For years, sports have been associated with numerous positive benefits for kids. Studies have shown that athletics can improve grades, build confidence, engrain a work ethic and help kids develop social skills.
A few years ago when school budgets across the state took major hits sports came under the magnifying glass. The majority of them maintained school funding because of their ability to add value to kids’ lives and overall development. On top of that, community members, whose own lives had been shaped by their youth sport experiences, developed booster clubs to ensure athletics continued to survive and thrive.
Yet, there seems to be a growing concern that sports are trending away from the principles that make them so valuable to the school system.
We sat down with South St. Paul High School boys hockey head coach Scott Macho to take a closer look at a few potential warning signs. As a parent of young kids and the Mentor Program Coordinator for Rosemount High School, Macho has a unique perspective on the issue.
The Same Team
Macho, who grew up playing hockey in New Ulm, knows what role hockey plays in the lives of many families in Minnesota and cares deeply about continuing that tradition. However, he wastes no time indicating that we are at a point where parents, coaches and educators need to work together to re-evaluate how we are preparing the next generation.
“I value education very strongly because I am an educator,” said Macho. “There’s some coaches in youth sports that don’t place the value on education that it should be. If a kid has to go to some after school activity for reading or choir practice, people get mad because they’re missing practice. Those things add value to kids’ lives.”
Unfortunately, many of those other activities are getting squeezed out as youth sports have increased in intensity and time commitment.
“What is going to be more important for this kid five or ten years from now,” said Macho. “Is missing a one hour practice going to impact the long term results of the team? Or will that other event bring more value to the kid in the long run? There has to be a balance, and we’re leaning in the wrong direction.”
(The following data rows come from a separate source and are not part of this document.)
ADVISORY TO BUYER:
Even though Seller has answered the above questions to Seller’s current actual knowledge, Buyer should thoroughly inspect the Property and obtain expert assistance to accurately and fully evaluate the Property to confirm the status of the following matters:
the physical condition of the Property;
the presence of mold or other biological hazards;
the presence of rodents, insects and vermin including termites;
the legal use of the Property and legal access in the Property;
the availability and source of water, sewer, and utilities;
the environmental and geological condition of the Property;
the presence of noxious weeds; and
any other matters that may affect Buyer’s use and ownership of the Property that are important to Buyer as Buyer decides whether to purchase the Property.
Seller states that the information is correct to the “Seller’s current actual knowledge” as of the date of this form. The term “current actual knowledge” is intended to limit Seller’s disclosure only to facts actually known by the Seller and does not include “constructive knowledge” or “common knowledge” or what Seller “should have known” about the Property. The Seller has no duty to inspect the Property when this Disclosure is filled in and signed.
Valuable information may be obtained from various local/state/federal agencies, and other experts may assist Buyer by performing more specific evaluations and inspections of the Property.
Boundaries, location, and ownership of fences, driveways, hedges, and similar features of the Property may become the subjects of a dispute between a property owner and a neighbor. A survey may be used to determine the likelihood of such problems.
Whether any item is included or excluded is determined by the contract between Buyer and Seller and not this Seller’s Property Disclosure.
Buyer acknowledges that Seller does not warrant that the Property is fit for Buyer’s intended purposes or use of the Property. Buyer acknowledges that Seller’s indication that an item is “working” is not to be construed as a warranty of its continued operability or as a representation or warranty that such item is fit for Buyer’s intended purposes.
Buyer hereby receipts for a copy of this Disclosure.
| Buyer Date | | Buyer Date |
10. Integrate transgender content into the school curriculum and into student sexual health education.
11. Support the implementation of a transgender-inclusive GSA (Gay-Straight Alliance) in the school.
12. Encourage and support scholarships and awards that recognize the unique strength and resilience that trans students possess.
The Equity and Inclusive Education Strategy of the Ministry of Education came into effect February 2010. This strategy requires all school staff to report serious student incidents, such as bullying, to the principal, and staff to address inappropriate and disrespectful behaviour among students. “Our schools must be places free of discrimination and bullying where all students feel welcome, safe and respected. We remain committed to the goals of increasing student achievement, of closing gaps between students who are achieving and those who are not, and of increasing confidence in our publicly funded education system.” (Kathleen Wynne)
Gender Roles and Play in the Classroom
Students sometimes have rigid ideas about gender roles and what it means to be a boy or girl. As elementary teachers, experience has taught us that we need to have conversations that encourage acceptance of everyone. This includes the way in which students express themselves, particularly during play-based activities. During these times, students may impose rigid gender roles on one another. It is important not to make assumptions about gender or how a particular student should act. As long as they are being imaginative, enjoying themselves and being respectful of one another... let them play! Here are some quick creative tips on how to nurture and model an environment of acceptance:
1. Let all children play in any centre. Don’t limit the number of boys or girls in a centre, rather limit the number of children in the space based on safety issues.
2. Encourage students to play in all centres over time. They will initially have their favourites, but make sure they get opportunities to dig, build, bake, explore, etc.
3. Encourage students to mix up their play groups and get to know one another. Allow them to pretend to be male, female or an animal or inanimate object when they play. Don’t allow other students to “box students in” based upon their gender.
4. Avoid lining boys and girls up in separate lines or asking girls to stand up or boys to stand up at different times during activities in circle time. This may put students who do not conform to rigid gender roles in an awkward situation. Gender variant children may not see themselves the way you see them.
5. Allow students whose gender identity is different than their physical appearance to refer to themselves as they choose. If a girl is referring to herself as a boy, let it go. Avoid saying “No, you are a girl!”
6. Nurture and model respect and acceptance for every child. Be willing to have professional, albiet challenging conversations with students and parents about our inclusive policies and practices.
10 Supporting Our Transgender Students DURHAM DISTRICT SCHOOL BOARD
For parents and coaches alike, the end goal needs to be developing the best all around person. Sports like hockey can and should play a key role in that, but participation shouldn’t consistently come at the expense of other extra-curricular activities, performance at school or family time.
Our Biggest Obstacles
When asked what he views as the biggest challenges we face in re-establishing a healthy culture for student-athletes, Macho points to two areas. We need to put the focus on process instead of results and quality work rather than quantity. Why does he point to those areas? His students give him perfect examples:
“The start of every trimester I like to ask how the kids think they would do on their previous final. The one they took just a week ago. 95% say they would bomb it. They would fail it. The only thing they’re doing is cramming for those final exams. It’s not about what they’re learning. It’s about the grade.”
Sadly, we don’t see the real impact of this approach until the kids reach college or even after that. One of Macho’s main roles is interacting with a variety of professionals in the working world, and they repeatedly tell him, “good grades are great, but these kids’ social and processing skills are really lacking”.
You don’t have to look far to find examples of this result-oriented view in the world of sports either. The American Development Model has initiated several principles to counteract that view, but it’s still prevalent in many areas.
When it comes to kids being overextended, Macho only has to look at his own kids to see the toll the cumulative effect homework, sports and other activities have on them throughout the year. Many times homework is what takes the biggest hit because it isn’t as fun as playing hockey or another activity.
“Each teacher tacks on homework of their own every single day,” said Macho. “That’s a lot of information for kids to process and go through. How are they getting it all done at a quality level on top of extra-curricular activities?”
Finding that healthy balance isn’t easy but it’s a critical part of parenting today. It’s human nature to constantly engage in pursuits we enjoy or will help us reach our goals. Like many of us are reminded each year at the State Fair though, too much of a good thing often produces the opposite result.
Training Kids to Learn
Another obstacle for parents is helping kids realize the importance of education because not all learning can occur during school.
“School only has your child for a very short amount of time,” said Macho. “Each teacher only has your kid for 50 minutes out of the day. There has to be something that’s done outside of those 50 minutes per day. As a parent, let your kid know that there’s value in reading and show it by reading yourself.”
While most kids have homework to do in the evening, that shouldn’t be the only example of reinforcing education. If parents can help kids discover that learning or reading can be fun just like getting better at stick handling or shooting is fun, then their child is more likely to pursue those activities on their own.
“Allow kids to explore the areas that they have a passion for,” said Macho. “As kids go through the [school] system, we have so many required courses that kids have to complete. We really limit the options our kids have to explore areas they have passion for.”
For instance, encouraging kids to read books that relate to their other interests can be effective. One hockey related book that was recently profiled by the Amateur Hockey Association of Illinois is Breakaway by Michael Betcherman. Books such as Breakaway provide many benefits for kids because on top of increasing their interest in reading the books they help reinforce critical lessons such as sportsmanship, teamwork and working to achieve goals.
As the school year and hockey season start up over the next few weeks, it’s important that we work together to create an environment that encourages success in all of these areas.